Because of the stalled legislative process in Congress, one cannot help to contemplate the mystery of the psychodynamics of political party affiliation, and exactly why we have stalemates in governance regarding important national, state, and community issues, when the well-being of all of us is at stake.
How a person or movement comes to a politically inflexible stance that cements belief into an unyielding position, and how that psychodynamic evolves, is interesting. Regardless of the rationality or facts that are evident which may counter one’s belief, it is rare that there will be a change in belief which will actually change position. Instead, most of us do not accept the possibility we could be wrong, and that someone else may have a better, more reasonable way of approaching a solution. Many times, we all go to great lengths to persist, even though we know our position is weak or wrong.
Inflexibility has its benefits and its drawbacks. Persistence, related to inflexibility, is lauded as a character to be often sought. Persistence beyond the evidence of contrary facts, however, can lead to disaster. Determination is another character often lauded. When persistence and determination are leading one down the wrong path, however, it is metaphorically like walking a tight rope blindfolded.
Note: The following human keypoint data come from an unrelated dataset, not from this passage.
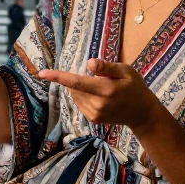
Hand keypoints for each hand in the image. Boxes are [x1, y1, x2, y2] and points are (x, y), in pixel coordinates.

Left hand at [37, 60, 161, 131]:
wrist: (142, 113)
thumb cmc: (135, 87)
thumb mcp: (126, 71)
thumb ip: (107, 67)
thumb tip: (88, 64)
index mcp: (106, 90)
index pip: (76, 82)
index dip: (58, 77)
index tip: (42, 73)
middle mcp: (98, 104)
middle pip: (74, 88)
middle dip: (78, 79)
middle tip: (98, 78)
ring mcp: (94, 114)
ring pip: (75, 95)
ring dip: (81, 88)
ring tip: (101, 88)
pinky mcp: (93, 119)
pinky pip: (80, 103)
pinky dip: (84, 96)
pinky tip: (99, 96)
Such is the case existing now in Congress. Although it is evident factually, that policy is being purchased by powerful corporate entities through contributions to legislators, and although it is also accepted that process has prevented true and honest representation, there is little moral obligation as priority to discontinue the practice by effective campaign finance reform. Until that happens we will continue to shackle honest representation by the people we voted to represent us in Congress.